Just to Look At
No reason to post this old picture of Luchow's, the German eating hall that once dominated 14th Street near Broadway. It's just one of the losses to New York culture that I've always felt most keenly. It lasted 100 years exactly, from 1882 to 1982. I came to town to late to eat there, but soon enough to observe the empty, Victorian-style building (which should have been landmarked) for a few years before they finally tore it down.

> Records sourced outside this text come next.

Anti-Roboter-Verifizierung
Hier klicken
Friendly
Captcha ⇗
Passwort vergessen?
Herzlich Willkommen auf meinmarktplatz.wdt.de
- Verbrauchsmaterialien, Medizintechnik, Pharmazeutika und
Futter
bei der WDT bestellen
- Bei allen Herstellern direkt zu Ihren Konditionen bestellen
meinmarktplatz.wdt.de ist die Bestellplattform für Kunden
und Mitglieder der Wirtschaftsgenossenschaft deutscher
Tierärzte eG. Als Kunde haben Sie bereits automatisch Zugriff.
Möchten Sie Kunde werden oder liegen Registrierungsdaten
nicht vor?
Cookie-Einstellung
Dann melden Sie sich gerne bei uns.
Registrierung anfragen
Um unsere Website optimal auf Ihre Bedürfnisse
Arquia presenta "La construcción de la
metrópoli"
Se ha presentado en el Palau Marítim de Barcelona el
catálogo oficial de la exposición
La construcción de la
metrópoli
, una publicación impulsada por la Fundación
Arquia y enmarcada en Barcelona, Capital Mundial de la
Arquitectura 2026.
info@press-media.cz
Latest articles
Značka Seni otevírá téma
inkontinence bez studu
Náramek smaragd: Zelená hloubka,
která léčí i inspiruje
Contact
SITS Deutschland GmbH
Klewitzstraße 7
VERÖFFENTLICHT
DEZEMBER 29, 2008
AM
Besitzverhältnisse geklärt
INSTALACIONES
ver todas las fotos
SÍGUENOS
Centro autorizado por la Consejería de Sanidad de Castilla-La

Luchow's was truly a cultural landmark. During its heyday, Union Square was New York's theatre district. The beer hall was forever jammed with singers, actors and songwriters. William Steinway, a big deal in his day, ate there (his concert hall was right down the block). So did John Barrymore, Victor Herbert (who founded the ASCAP there), Arturo Caruso, Sigmund Romberg, Gus Kahn (who wrote "Yes Sir, That's My Baby" on a Luchow's tablecloth) Lillian Russell, and Weber and Fields, as well as writers O. Henry, Theodore Dreiser, O. O. McIntyre, Thomas Wolfe, and Edgar Lee Masters. Few restaurants in New York history have such a wealth of artistic associations.

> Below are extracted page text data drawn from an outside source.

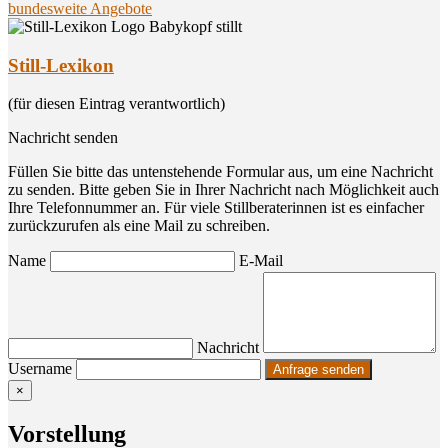
bundesweite Angebote
Still-Lexikon
(für diesen Eintrag verantwortlich)
Nachricht senden
Füllen Sie bitte das untenstehende Formular aus, um eine Nachricht
zu senden. Bitte geben Sie in Ihrer Nachricht nach Möglichkeit auch
Ihre Telefonnummer an. Für viele Stillberaterinnen ist es einfacher
zurückzurufen als eine Mail zu schreiben.
Name
E-Mail
Nachricht
Username
×
Vor­stel­lung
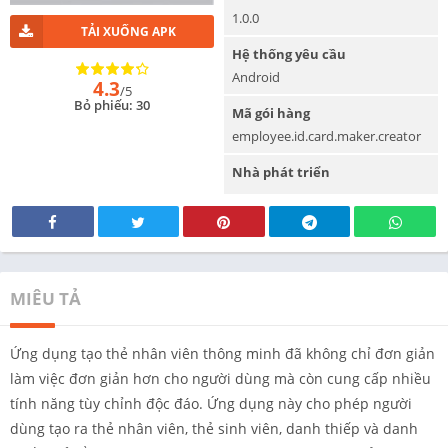
1.0.0
TẢI XUỐNG APK
Hệ thống yêu cầu
Android
4.3
/5
Bỏ phiếu: 30
Mã gói hàng
employee.id.card.maker.creator
Nhà phát triển
MIÊU TẢ
Ứng dụng tạo thẻ nhân viên thông minh đã không chỉ đơn giản
làm việc đơn giản hơn cho người dùng mà còn cung cấp nhiều
tính năng tùy chỉnh độc đáo. Ứng dụng này cho phép người
dùng tạo ra thẻ nhân viên, thẻ sinh viên, danh thiếp và danh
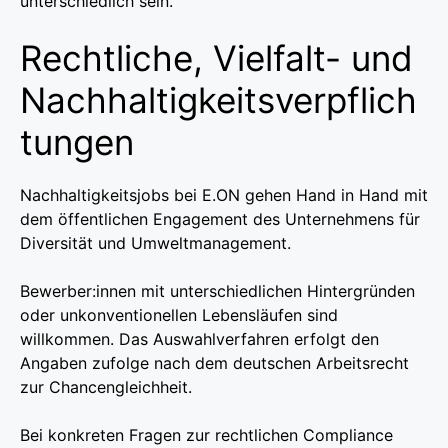
unterschiedlich sein.
Rechtliche, Vielfalt- und
Nachhaltigkeitsverpflich
tungen
Nachhaltigkeitsjobs bei E.ON gehen Hand in Hand mit
dem öffentlichen Engagement des Unternehmens für
Diversität und Umweltmanagement.
Bewerber:innen mit unterschiedlichen Hintergründen
oder unkonventionellen Lebensläufen sind
willkommen. Das Auswahlverfahren erfolgt den
Angaben zufolge nach dem deutschen Arbeitsrecht
zur Chancengleichheit.
Bei konkreten Fragen zur rechtlichen Compliance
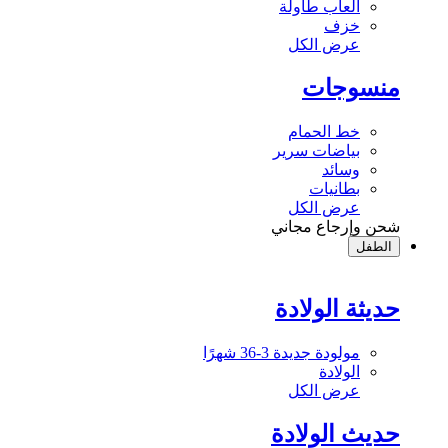
ألعاب طاولة
خزف
عرض الكل
منسوجات
خط الحمام
بياضات سرير
وسائد
بطانيات
عرض الكل
شحن وإرجاع مجاني
الطفل
حديثة الولادة
مولودة جديدة 3-36 شهرًا
الولادة
عرض الكل
حديث الولادة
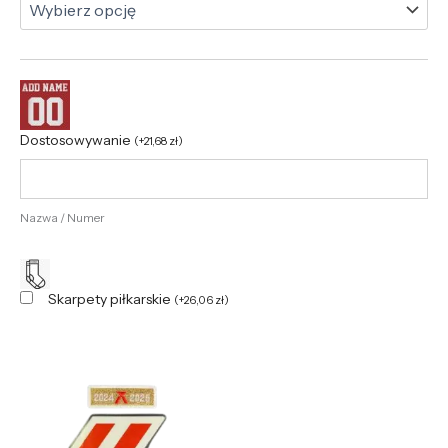
Dostosowywanie
(
+
21,68
zł
)
Nazwa / Numer
Skarpety piłkarskie
(
+
26,06
zł
)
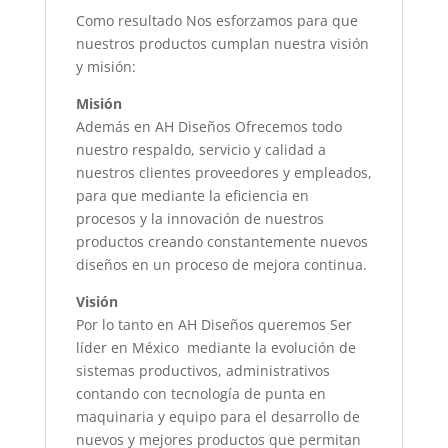
Como resultado Nos esforzamos para que
nuestros productos cumplan nuestra visión
y misión:
Misión
Además en AH Diseños Ofrecemos todo
nuestro respaldo, servicio y calidad a
nuestros clientes proveedores y empleados,
para que mediante la eficiencia en
procesos y la innovación de nuestros
productos creando constantemente nuevos
diseños en un proceso de mejora continua.
Visión
Por lo tanto en AH Diseños queremos Ser
líder en México mediante la evolución de
sistemas productivos, administrativos
contando con tecnología de punta en
maquinaria y equipo para el desarrollo de
nuevos y mejores productos que permitan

There is an NYU dorm there now, and a P.C. Richards next door (on the site of the former Gramercy Gym). No artistic associations there. However, the company (still family owned) was founded in 1909, and I'd say it's a pretty good guess that the original P.C. Richards himself ate at Luchow's more than once.
3 comments:
I left the city for a long time, and when I came back, it wasn't the theater district or the Deuce or the cleanup of anywhere else that bothered me, it was the sanitization of 14th street that got me the most. getting off the train in Union Square because I was heading for the palladium. there was always something so - magestic - about coming up the stairs and seeing the palladium's marquee. luchow's was always part of that postcard, so when i read this, it sparked all of those memories again.

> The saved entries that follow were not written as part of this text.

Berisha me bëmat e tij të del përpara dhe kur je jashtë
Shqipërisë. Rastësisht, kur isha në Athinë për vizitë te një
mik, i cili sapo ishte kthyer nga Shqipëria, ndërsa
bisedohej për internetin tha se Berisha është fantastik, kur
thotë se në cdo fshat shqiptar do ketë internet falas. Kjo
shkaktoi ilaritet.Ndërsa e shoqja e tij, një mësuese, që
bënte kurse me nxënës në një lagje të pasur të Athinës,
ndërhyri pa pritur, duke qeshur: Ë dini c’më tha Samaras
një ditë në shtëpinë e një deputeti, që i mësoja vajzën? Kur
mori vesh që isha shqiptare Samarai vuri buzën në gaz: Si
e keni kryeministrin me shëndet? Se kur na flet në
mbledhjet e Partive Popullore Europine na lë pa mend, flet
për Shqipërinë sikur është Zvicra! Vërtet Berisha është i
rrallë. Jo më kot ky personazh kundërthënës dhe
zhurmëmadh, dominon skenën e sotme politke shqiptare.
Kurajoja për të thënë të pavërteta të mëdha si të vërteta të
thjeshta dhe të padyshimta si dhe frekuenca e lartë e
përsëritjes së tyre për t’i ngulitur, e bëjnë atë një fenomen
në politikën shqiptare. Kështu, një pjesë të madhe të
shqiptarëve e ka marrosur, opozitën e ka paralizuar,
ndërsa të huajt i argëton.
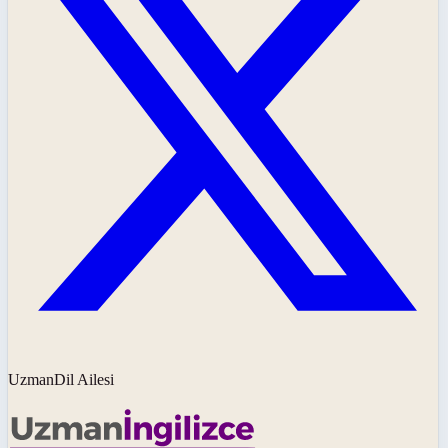
UzmanDil Ailesi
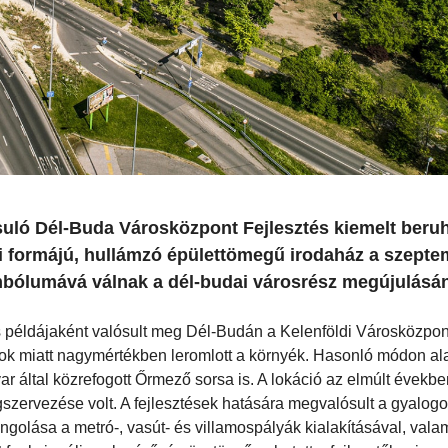
uló Dél-Buda Városközpont Fejlesztés kiemelt beru
i formájú, hullámzó épülettömegű irodaház a szept
mbólumává válnak a dél-budai városrész megújulásá
s példájaként valósult meg Dél-Budán a Kelenföldi Városközpo
ok miatt nagymértékben leromlott a környék. Hasonló módon ala
r által közrefogott Őrmező sorsa is. A lokáció az elmúlt évekb
szervezése volt. A fejlesztések hatására megvalósult a gyalogo
olása a metró-, vasút- és villamospályák kialakításával, vala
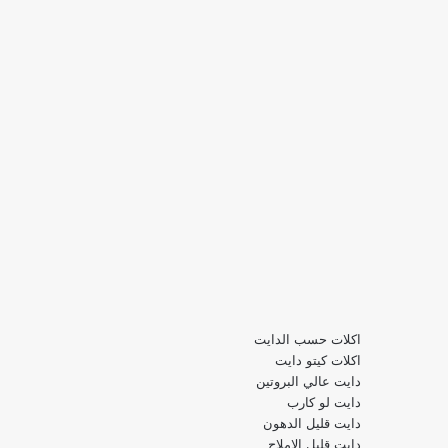
اكلات حسب الدايت
اكلات كيتو دايت
دايت عالي البروتين
دايت لو كارب
دايت قليل الدهون
دايت قليل الاملاح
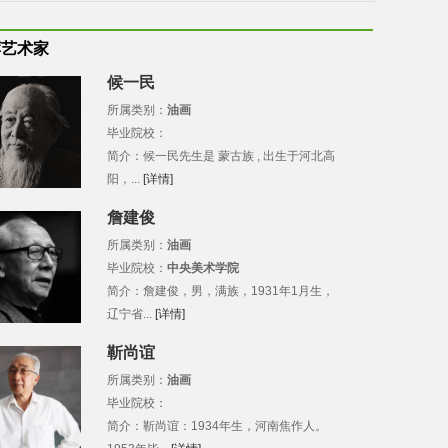
荐艺术家
候一民
所属类别：
油画
毕业院校：
简介：候一民先生是 蒙古族 , 出生于河北高
阳，...
[详情]
詹建俊
所属类别：
油画
毕业院校：
中央美术学院
简介：詹建俊，男，满族，1931年1月生，
辽宁省...
[详情]
靳尚谊
所属类别：
油画
毕业院校：
简介：靳尚谊：1934年生，河南焦作人。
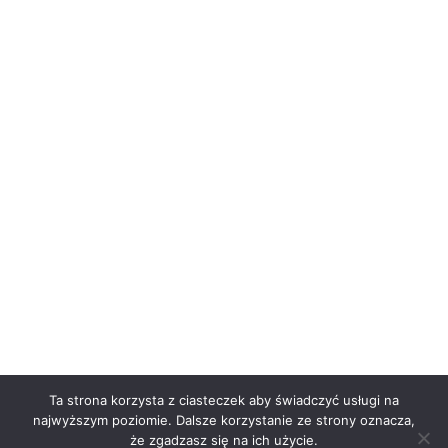
Ta strona korzysta z ciasteczek aby świadczyć usługi na
najwyższym poziomie. Dalsze korzystanie ze strony oznacza,
że zgadzasz się na ich użycie.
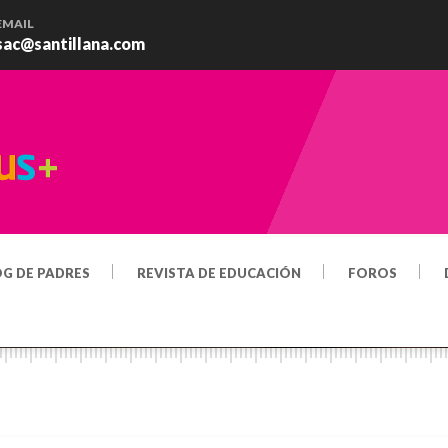
EMAIL
sac@santillana.com
OG DE PADRES
REVISTA DE EDUCACIÓN
FOROS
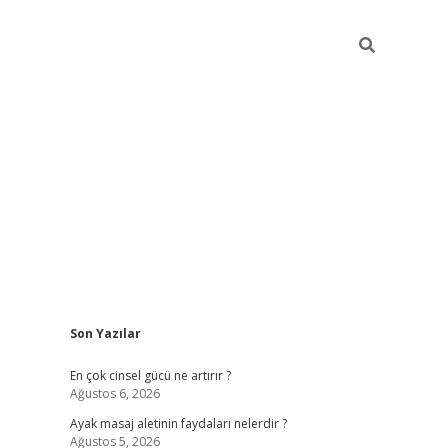
Sidebar
Son Yazılar
ilbet giriş y
En çok cinsel gücü ne artırır ?
Ağustos 6, 2026
Ayak masaj aletinin faydaları nelerdir ?
Ağustos 5, 2026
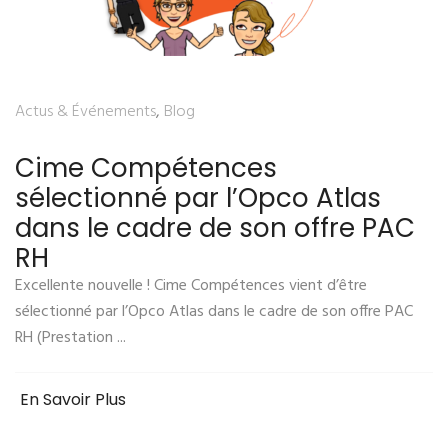
Actus & Événements
,
Blog
Cime Compétences
sélectionné par l’Opco Atlas
dans le cadre de son offre PAC
RH
Excellente nouvelle ! Cime Compétences vient d’être
sélectionné par l’Opco Atlas dans le cadre de son offre PAC
RH (Prestation ...
En Savoir Plus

Purely by coincidence, I stumbled across these sweet old relics last night....
http://www.newyorkfirst.com/gifts/7106.html
When my parents brought me to NYC to begin college, we had lunch at Luchow's. Years later, when the city okay'd its demolition, I was stunned. The building was so beautiful.
When I was visiting for the first time New York City in 1972, I found an ad in a New York newspaper, announcing the special "Sommerplatte" bavarian style offered by Luechow's with all the delicious things like knuckles, rippchen, apple pie, etc. and that all together just for 7.25$! I took this ad home with me to Germany just for fun. Years later I happened to move for work into a small town between Hamburg and Berlin named Luechow, where I am still living. This year Luechow town is going to celebrate it's 850th anniversary. And thus there is (at least for me a close link between "Luechow's" of New York and my hometown. If You give me a hint how to place pictures in the blog, I can upload the "Luechow's Sommerplatte" ad for You.